Jin further disclosed that some senior officials wanted to help Dr. Gao in her efforts. Wu Yi, the former Chinese Vice-Premier and Health Minister, met with Dr. Gao in person, expressing deep concern. She was unable to do much, he said, because there were higher ranking officials behind her, obstructing her efforts

According to Asia Weekly, Dr. Wang Shuping reported the AIDS situation in Henan Province as early as 1995. It wasn’t until 2001 that the authorities formally admitted that AIDS is spread through blood transfusions. During the six-year gap, local officials enabled the crimes and covered up the facts, resulting in more than a million people in Henan Province alone becoming infected, with deaths in the tens of thousands. The Asia Weekly article was issued right before the 17th People’s Congress. One of the corrupt officials, then-Party chief of Henan Province Li Changchun, was not punished but was instead promoted to membership of the Politburo Standing Committee.

Jin said he chose to publish the book before Dec. 1, World AIDS Day, as a gesture of respect for Dr. Gao, and also to raise awareness of the issue.

"I hope the book will be published in the mainland. I think a lot of people will buy the book. Those tens of millions of AIDS patients would be very interested as the stories in the book are true stories. It is precisely the authorities' suppression of information that has drawn public attention to the book. We need to find out who is responsible for this disaster. The Communist regime should accept responsibility, and they will eventually pay the price," Jin said.

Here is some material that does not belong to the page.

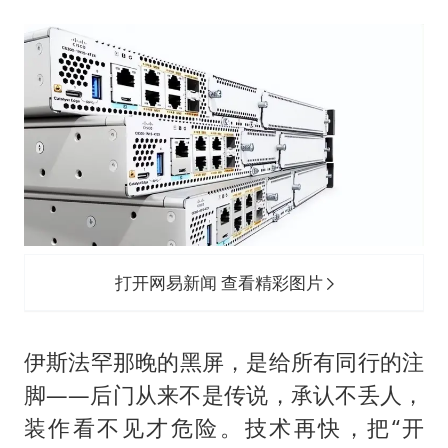
打开网易新闻 查看精彩图片
伊斯法罕那晚的黑屏，是给所有同行的注
脚——后门从来不是传说，承认不丢人，
装作看不见才危险。技术再快，把“开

A Brief Biography of Gao Yaojie

Gao Yaojie was born in 1927 in Cao County, Shandong Province. She graduated from the School of Medicine at Henan University in 1954. However, because of her intellectual background Dr. Gao was persecuted during the Cultural Revolution, leaving her in ill health. She worked as a gynecologist in the Henan Chinese Medicine Hospital in 1974, was promoted to professor in 1986, and retired in 1990. Dr. Gao was a member of the Henan People’s Congress, a rubber-stamp legislature.

She was first exposed to an AIDS case in 1996 and discovered from her private investigation that the rapid spread of HIV in Henan Province was due to the large-scale, unsafe blood collections promoted by the local authorities, rather than by sexual contact as propaganda put out by the authorities claimed. Both she and her family have faced extended tribulations because she was viewed as an enemy by Henan authorities and blood profiteers.

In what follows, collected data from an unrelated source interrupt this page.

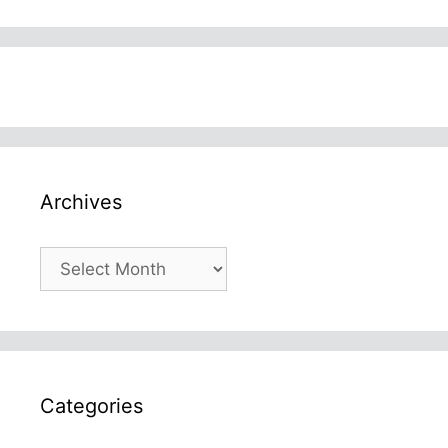
Archives
Archives
Categories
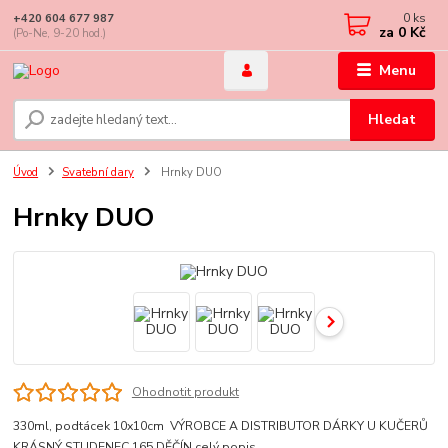
0
ks
+420 604 677 987
za
0 Kč
(Po-Ne, 9-20 hod.)
Menu
Hledat
Úvod
Svatební dary
Hrnky DUO
Hrnky DUO
Ohodnotit produkt
330ml, podtácek 10x10cm VÝROBCE A DISTRIBUTOR DÁRKY U KUČERŮ
KRÁSNÝ STUDENEC 165 DĚČÍN
celý popis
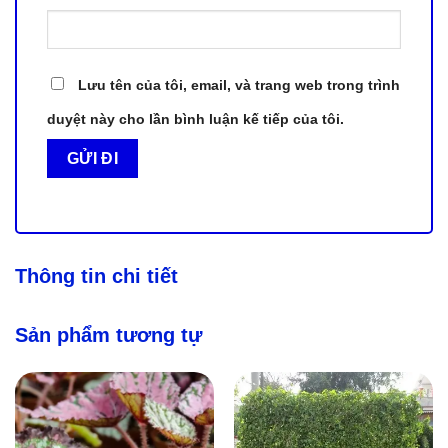
Lưu tên của tôi, email, và trang web trong trình
duyệt này cho lần bình luận kế tiếp của tôi.
Thông tin chi tiết
Sản phẩm tương tự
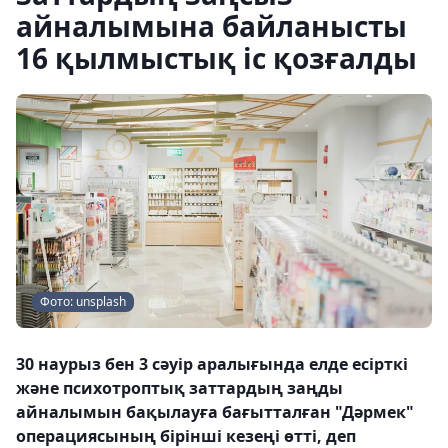
айналымына байланысты
16 қылмыстық іс қозғалды
Фото: unsplash
30 наурыз бен 3 сәуір аралығында елде есірткі
және психотроптық заттардың заңды
айналымын бақылауға бағытталған "Дәрмек"
операциясының бірінші кезеңі өтті, деп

Gao has visited hundreds of villages in Henan and helped thousands of AIDS patients. She used her pension to publish books to raise awareness of AIDS prevention and to expose those who take advantage of the AIDS epidemic. She provided financial assistance to hundreds of AIDS orphans and printed 1.24 million educational booklets on AIDS.

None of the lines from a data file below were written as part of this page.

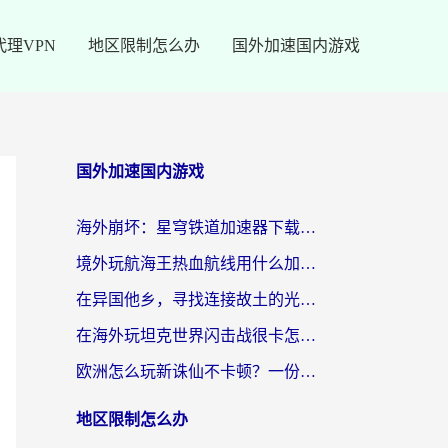
代理VPN
地区限制怎么办
国外加速国内游戏
国外加速国内游戏
海外崩坏：星穹铁道加速器下载安装：一份给游子的终极网络指南
境外玩航海王热血航线用什么加速器？2026海外玩家实测最优方案（附欧洲问道堡垒前线加速技巧）
在异国他乡，寻找连接故土的光明大陆免费加速器
在海外玩坦克世界闪击战很卡怎么办？老玩家亲测有效的加速器选择指南
欧洲怎么玩新诛仙不卡顿？一份给海外游子的国服游戏畅玩指南
地区限制怎么办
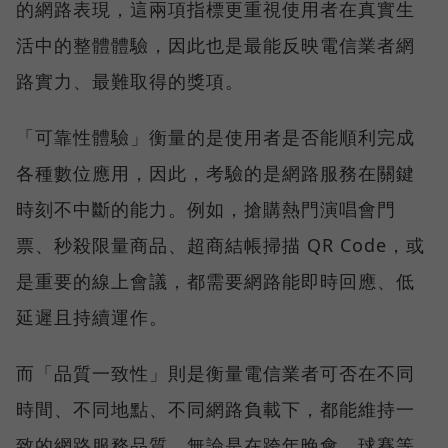
的網路表現，這兩項指標更重視使用者在真實生
活中的整體體驗，因此也是最能反映電信業者網
路實力、最難取得的獎項。
「可靠性體驗」衡量的是使用者是否能順利完成
各種數位應用，因此，考驗的是網路服務在關鍵
時刻不中斷的能力。例如，搶購熱門演唱會門
票、秒殺限量商品、超商結帳掃描 QR Code，或
是重要的線上會議，都需要網路能即時回應、低
延遲且持續運作。
而「品質一致性」則是衡量電信業者可否在不同
時間、不同地點、不同網路負載下，都能維持一
致的網路服務品質。無論是在跨年晚會、球賽等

In 2001, she was awarded the Jonathan Mann Award for Health and Human Rights. In 2003, her contributions to AIDS education and research won her the Ramon Magsaysay Award for Public Service—Asia’s equivalent to the Nobel Prize. Unfortunately, in both instances she was denied permission to travel outside China to accept the awards.

In 2002, she was named Time Magazine's Asian Heroine. In 2007, the International Astronomical Union named asteroid No. 38980 after Dr. Gao. In February of the same year, she went to Washington, D.C. to accept the Global Leadership Award from Vital Voices, a woman’s organization in the United States.

For many in China, Gao Yaojie has become a symbol of conscience for her efforts to expose China’s national disaster, the AIDS epidemic.